Пётр Петрович, конечно, сразу насторожился весь и даже, как всегда в экстренных случаях, сразу потянулся к вешалке за своим пальто и за шляпой.

— Говорите толковей, быстрей!

Говорить ещё быстрей Чашкин не мог, но толковее объяснился:

— Элизабет — наша единственная во всём зоопарке лошадка-пони, и с нею творится что-то неладное. Овса, сена не ест, воды не пьёт, сегодня утром отказалась даже от пареных отрубей, хотя и очень их всегда любила.

— Что не ест? — замер от удивления Пётр Петрович. — Кто не ест? Какая такая пони? Какие такие сено, овёс, и при чём тут я, детский врач?

У него и брови поднялись торчком, и лицо вытянулось, а потом он вдруг рассмеялся, накинул пальто обратно на крючок, на вешалку:

— А я-то сначала подумал, Элизабет — это ребёнок… Ну и приходит же кое-кому в голову такая вот несуразица: давать лошадям человеческие имена, да ещё заграничные.
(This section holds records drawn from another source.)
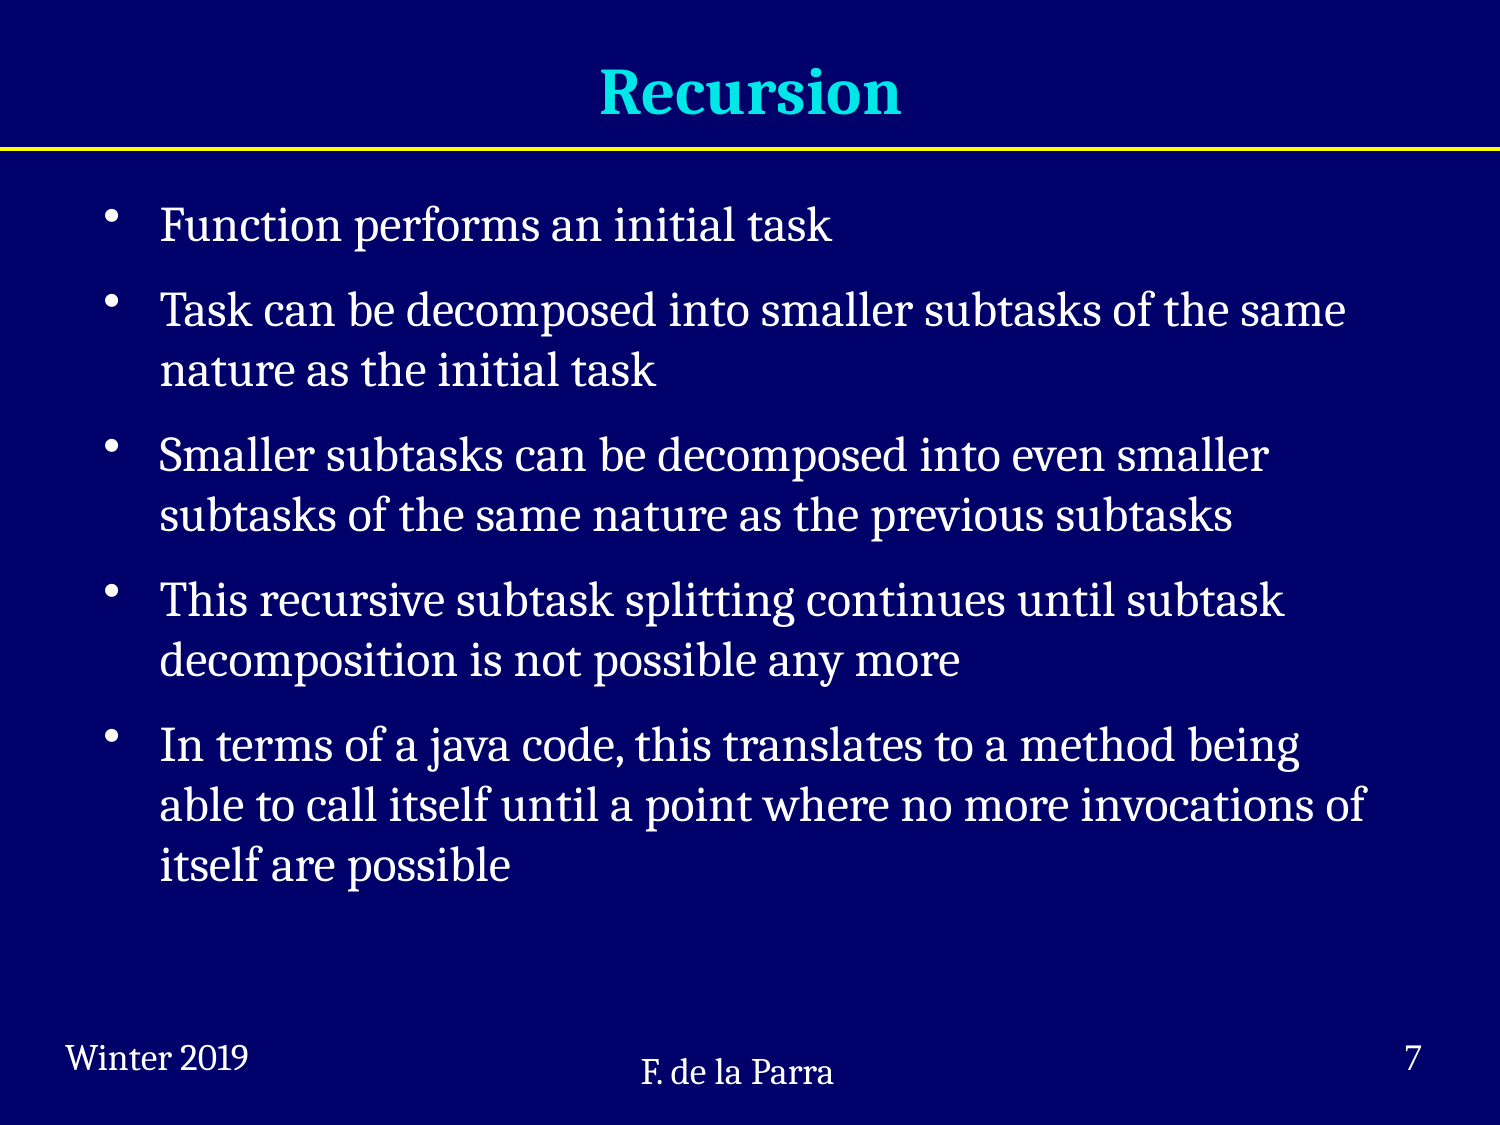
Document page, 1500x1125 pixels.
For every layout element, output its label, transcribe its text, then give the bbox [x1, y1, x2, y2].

slide_number 7 [1124, 1024, 1438, 1101]
slide_number Winter 2019 [49, 1024, 363, 1101]
text_box Function performs an initial task Task can be decomposed into smaller subtasks of the same nature as the initial task Smaller subtasks can be decomposed into even smaller subtasks of the same nature as the previous subtasks This recursive subtask splitting continues until subtask decomposition is not possible any more In terms of a java code, this translates to a method being able to call itself until a point where no more invocations of itself are possible [88, 184, 1402, 900]
title Recursion [49, 24, 1438, 147]
text_box F. de la Parra [625, 1039, 874, 1100]
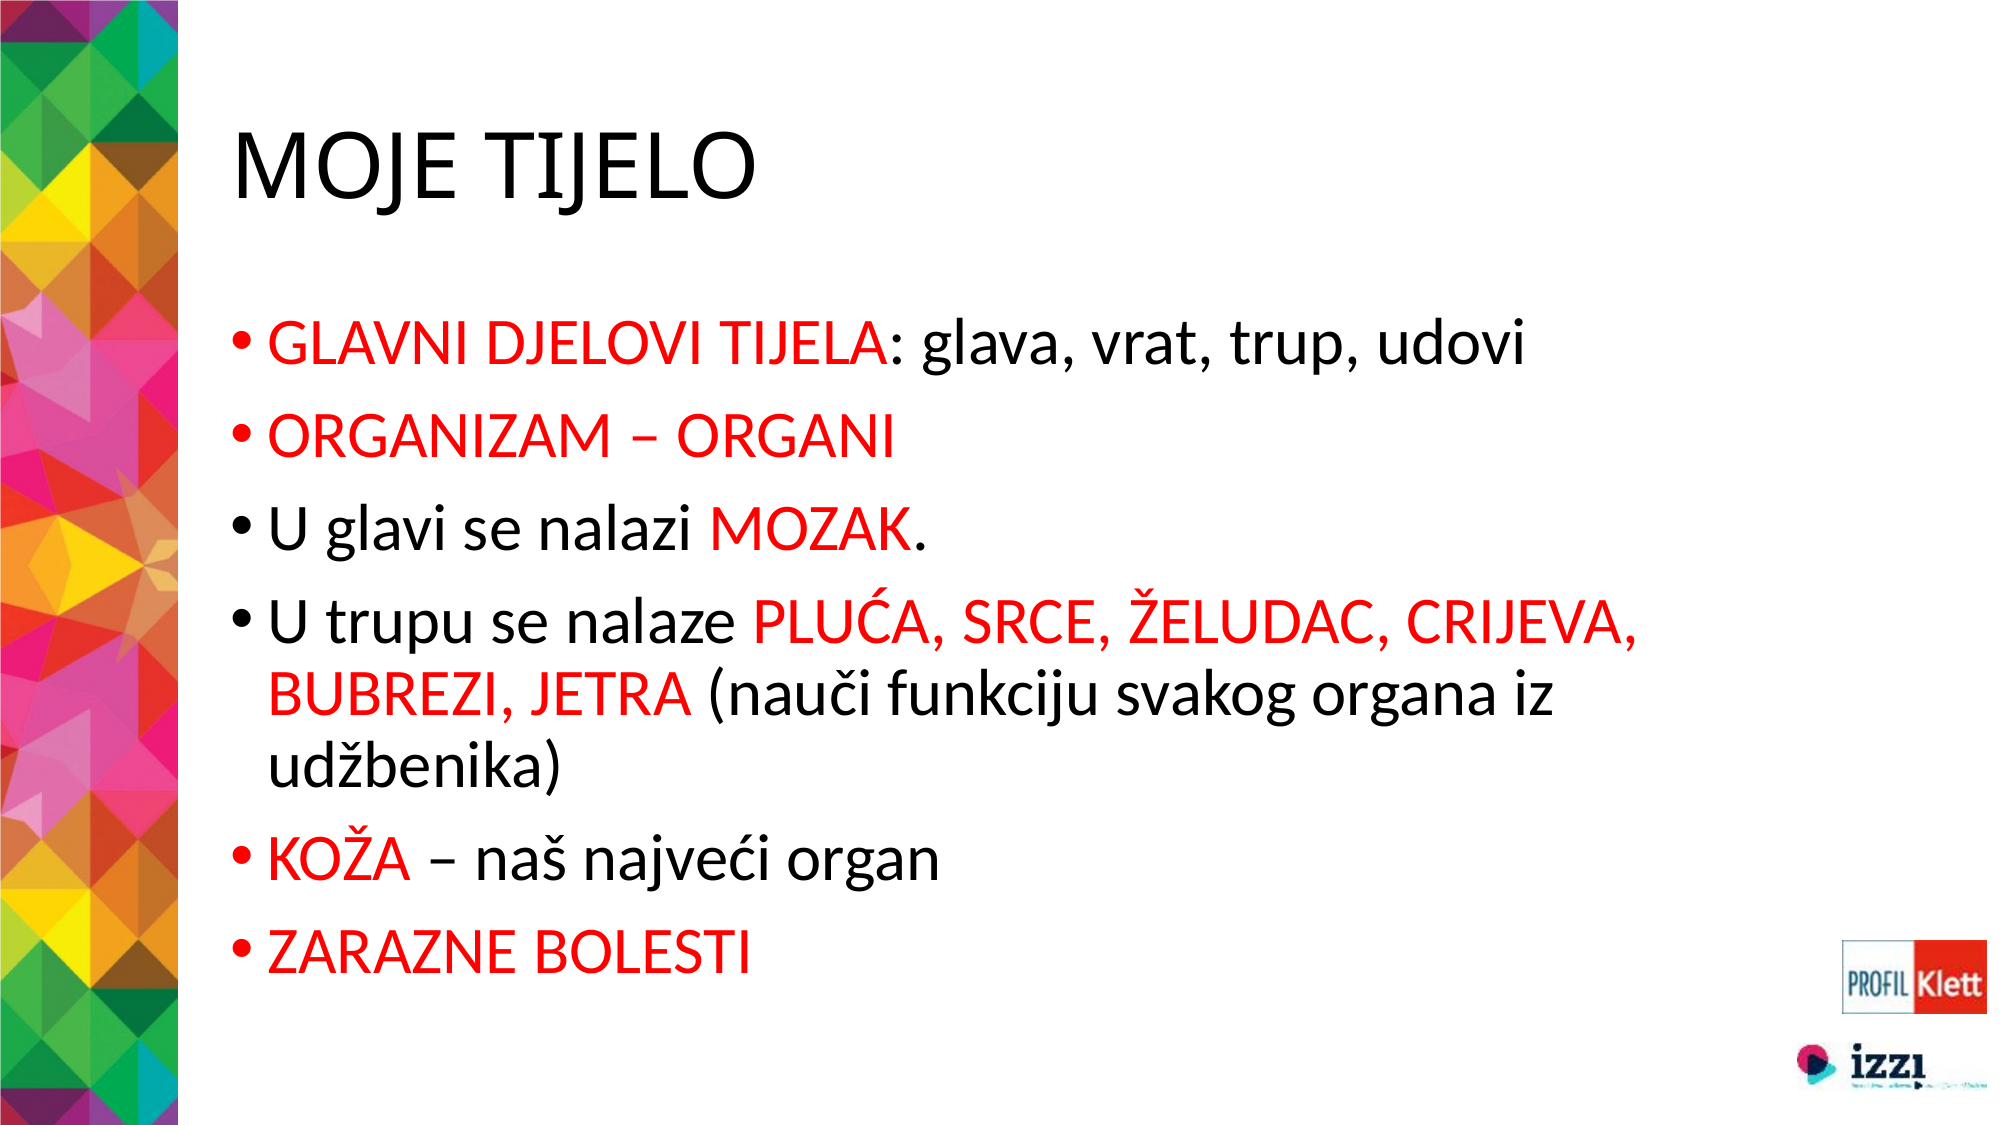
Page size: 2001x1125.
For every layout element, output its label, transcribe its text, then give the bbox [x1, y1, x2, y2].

title MOJE TIJELO [214, 59, 1863, 278]
picture [1, 2, 178, 1124]
list GLAVNI DJELOVI TIJELA: glava, vrat, trup, udovi ORGANIZAM – ORGANI U glavi se nalazi MOZAK. U trupu se nalaze PLUĆA, SRCE, ŽELUDAC, CRIJEVA, BUBREZI, JETRA (nauči funkciju svakog organa iz udžbenika) KOŽA – naš najveći organ ZARAZNE BOLESTI [214, 299, 1863, 1014]
picture [1863, 940, 1987, 1014]
picture [1797, 1042, 1987, 1091]
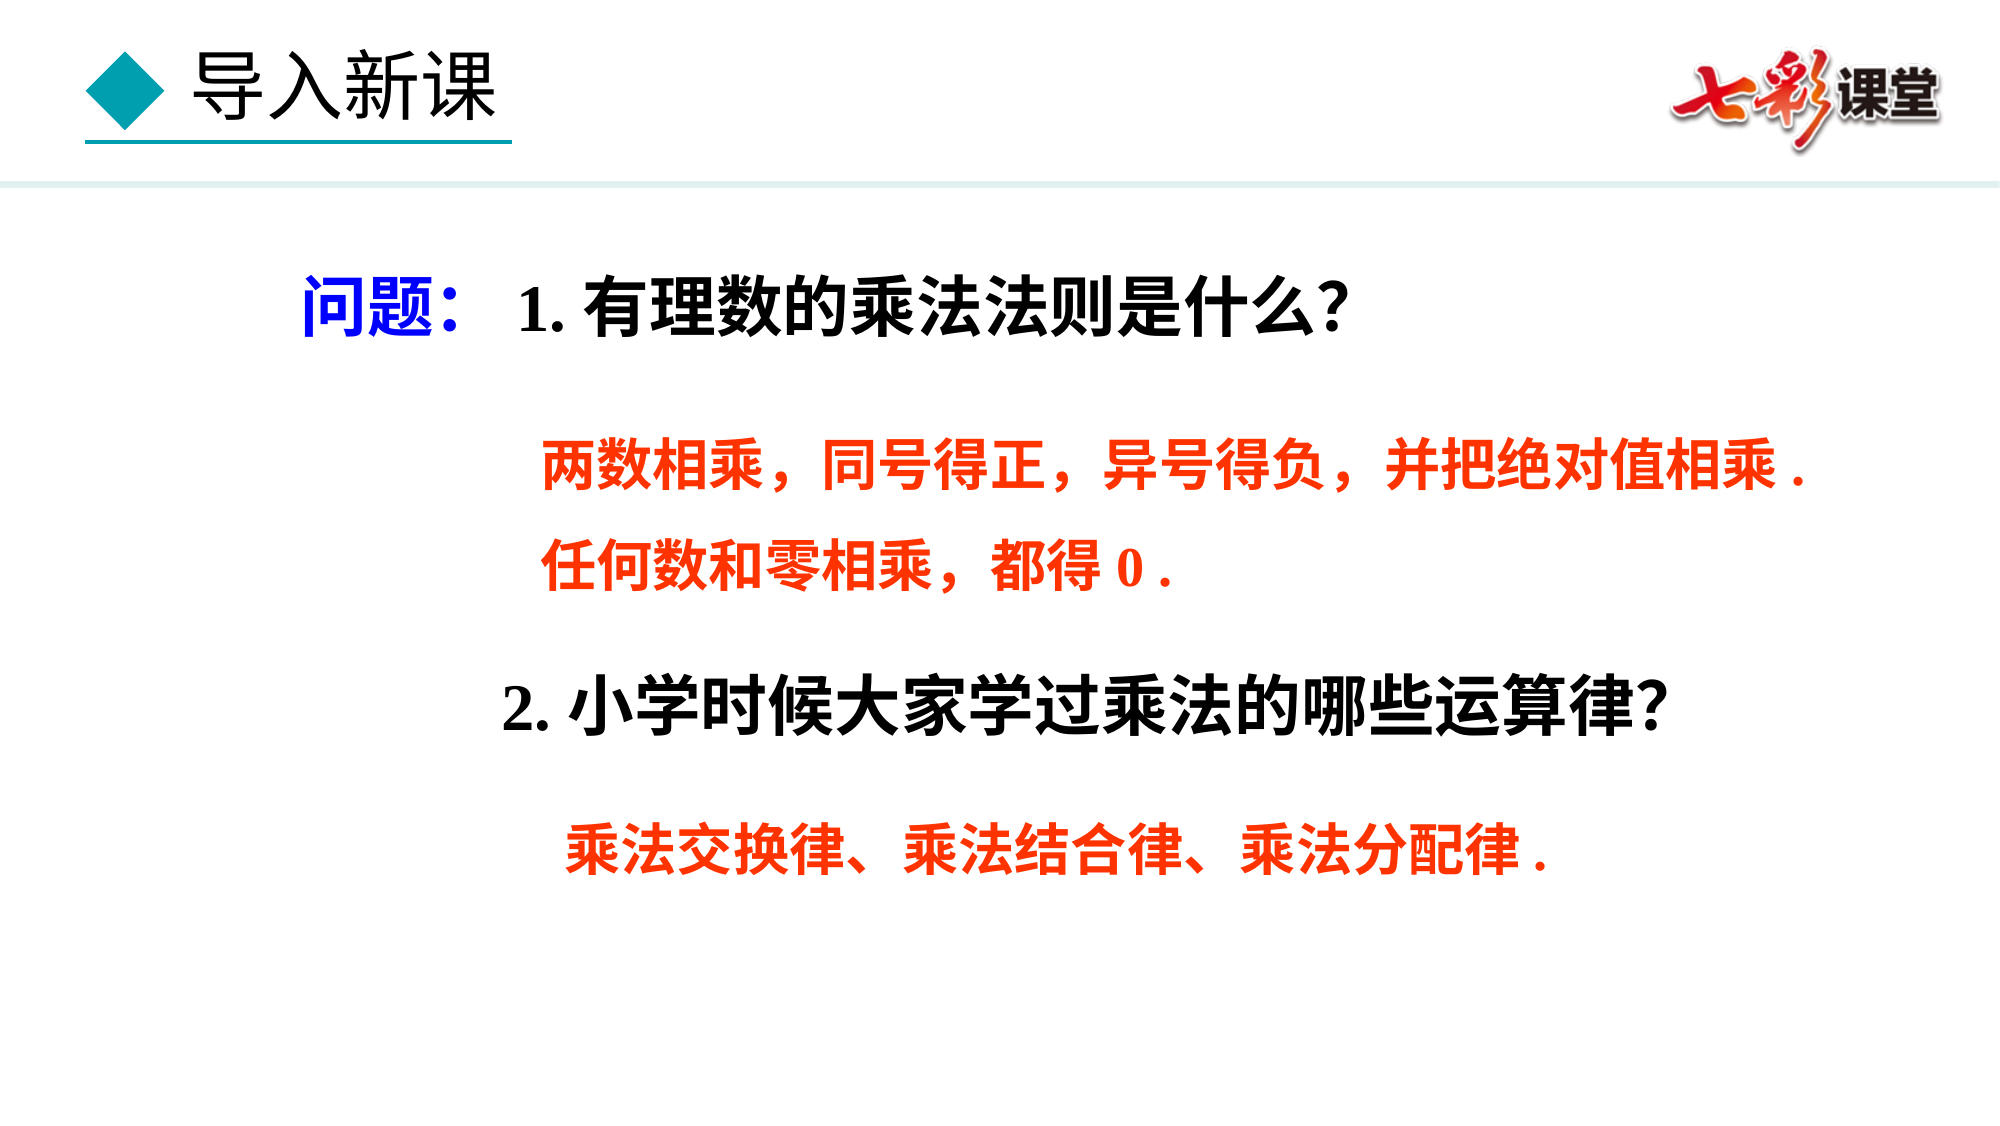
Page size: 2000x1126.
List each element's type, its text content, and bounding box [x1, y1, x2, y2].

picture [1666, 42, 1948, 157]
text_box 两数相乘，同号得正，异号得负，并把绝对值相乘. 任何数和零相乘，都得0 . [519, 385, 1915, 608]
text_box 问题：1.有理数的乘法法则是什么？ 2.小学时候大家学过乘法的哪些运算律？ [280, 254, 1770, 755]
text_box 乘法交换律、乘法结合律、乘法分配律. [544, 803, 1569, 892]
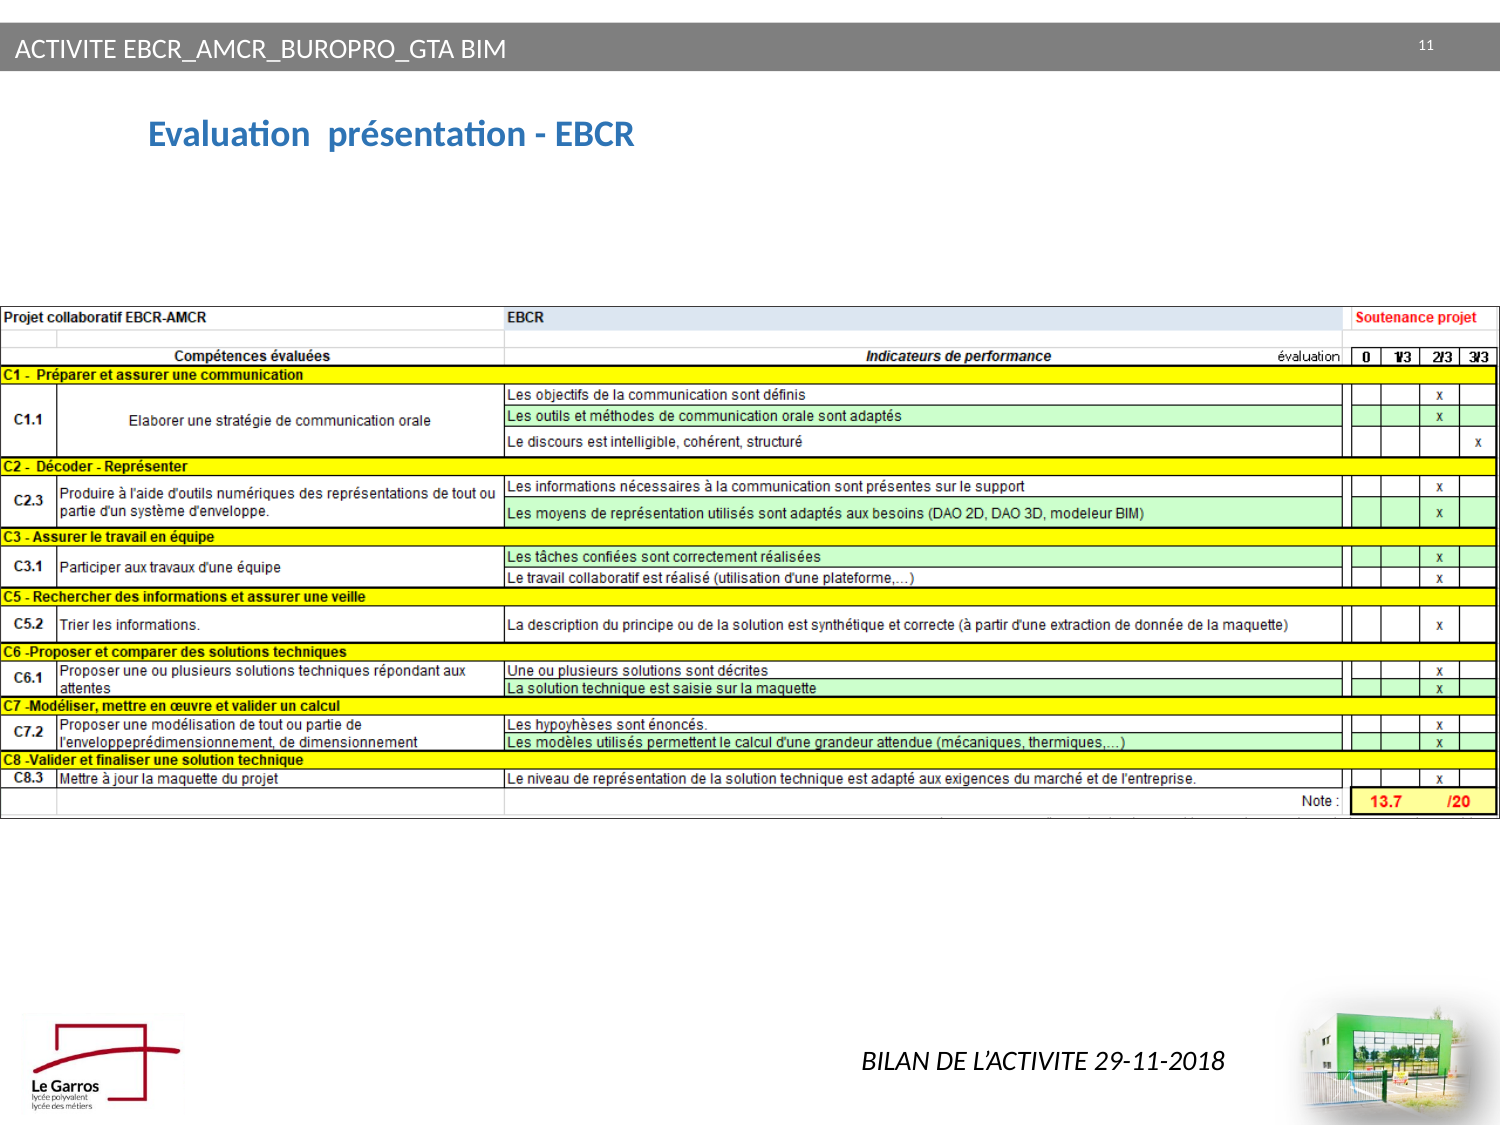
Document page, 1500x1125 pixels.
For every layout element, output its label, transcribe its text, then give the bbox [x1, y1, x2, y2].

— А она и есть заграничная! Чистейшая шотландская! Она и есть как ребёнок! — взмолился Чашкин. — Все животные, когда болеют, становятся ну прямо совершеннейшими детьми! Хоть слон, хоть бегемот, хоть такая крохотуля-невеличка, как наша Элизабет… Рассказать о своей болезни она не может ничего, а глядит на вас, моргает глазами так, что вам и самим впору зарыдать!

И Чашкин действительно, едва-едва не плача, принялся объяснять уже не криком, а быстрым, тревожным полушёпотом, что вот именно из-за этой-то схожести его четвероногих питомцев с ребятишками ему и пришла в голову этакая невероятная, этакая, можно сказать, сумасшедшая мысль: позвать к Элизабет детского врача! А прямой специалист по лошажьим болезням — ветеринарный фельдшер — у неё уже был… Был, ничего не нашёл, сказал, что у лошадки просто такой временный каприз, и что скоро всё это пройдёт. Но он, Чашкин, фельдшеру не верит! Слишком Элизабет грустна для капризов, и если тут ещё и Пётр Петрович откажет, то неизвестно, что и случится, то неизвестно, что и делать.